▸ **Problem**: Continue the text on rocky outcrop restoration and conservation in Australia, picking up after its final sentence.

To examine the influence of rock habitat and native grass restoration and management scenarios (fire and herbicide application) on the use of the threatened Pink-tailed Worm Lizard (Aprasia parapulchella).

Rock restoration combined with herbicide application reduced fire fuel load, increased ant occurrence (the primary prey of A. parapulchella) and increased the growth and survival of native grasses. Threatened lizards colonised the restored habitat within a year of treatment.

Michael, D. & Lindenmayer, D. (2018) Rocky Outcrops in Australia: Ecology, Conservation and Management. CSIRO Publishing, Collingwood, Australia.

To increase awareness of the biological, cultural and social values of rocky outcrops, the flora and fauna that depend on these systems and to provide management recommendations to improve their conservation values.

Rocky outcrops in Australia have a diverse range of ecological, cultural and social values. Many outcrops in commodity production landscapes are highly degraded and require urgent management.

▸ **Information**:
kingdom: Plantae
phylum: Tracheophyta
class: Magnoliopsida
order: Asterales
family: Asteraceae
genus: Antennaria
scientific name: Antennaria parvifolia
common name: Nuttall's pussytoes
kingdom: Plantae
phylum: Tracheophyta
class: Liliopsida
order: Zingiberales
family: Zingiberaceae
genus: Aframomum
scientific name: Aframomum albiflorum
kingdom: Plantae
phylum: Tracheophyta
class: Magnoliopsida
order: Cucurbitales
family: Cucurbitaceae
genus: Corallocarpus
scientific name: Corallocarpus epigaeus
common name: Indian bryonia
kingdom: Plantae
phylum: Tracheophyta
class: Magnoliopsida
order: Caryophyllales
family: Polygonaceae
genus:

▸ **Expected output**:
Michael, D. R., Cunningham, R. B., & Lindenmayer, D. B. (2008) A forgotten habitat? Granite inselbergs conserve reptile diversity in fragmented agricultural landscapes. Journal of Applied Ecology, 45(6), 1742-1752.

To examine the relationships of reptile diversity, rocky outcrop patch size and habitat condition.

Small insular rock outcrops in agricultural landscapes are important for supporting farm reptile communities and specialised rock-dwelling lizards. Large, structurally complex outcrop in variegated landscapes support highest levels of reptile diversity.

Michael, D. R., Lindenmayer, D. B., & Cunningham, R. B. (2010) Managing rock outcrops to improve biodiversity conservation in Australian agricultural landscapes. Ecological Management & Restoration, 11(1), 43-50.

A review of the literature on granite outcrops in agricultural landscapes.

Rocky outcrops are prominent in agricultural landscapes. Reptiles are a major component of these habitats and many species are restricted to, and more abundant on, rocky outcrops. Rock outcrops provide reptiles with resources that are limited in the surrounding landscape (e.g. micro-gradients in climatic conditions, basking and retreat-sites). Significant knowledge gaps exist on the conservation values of small, rocky outcrops.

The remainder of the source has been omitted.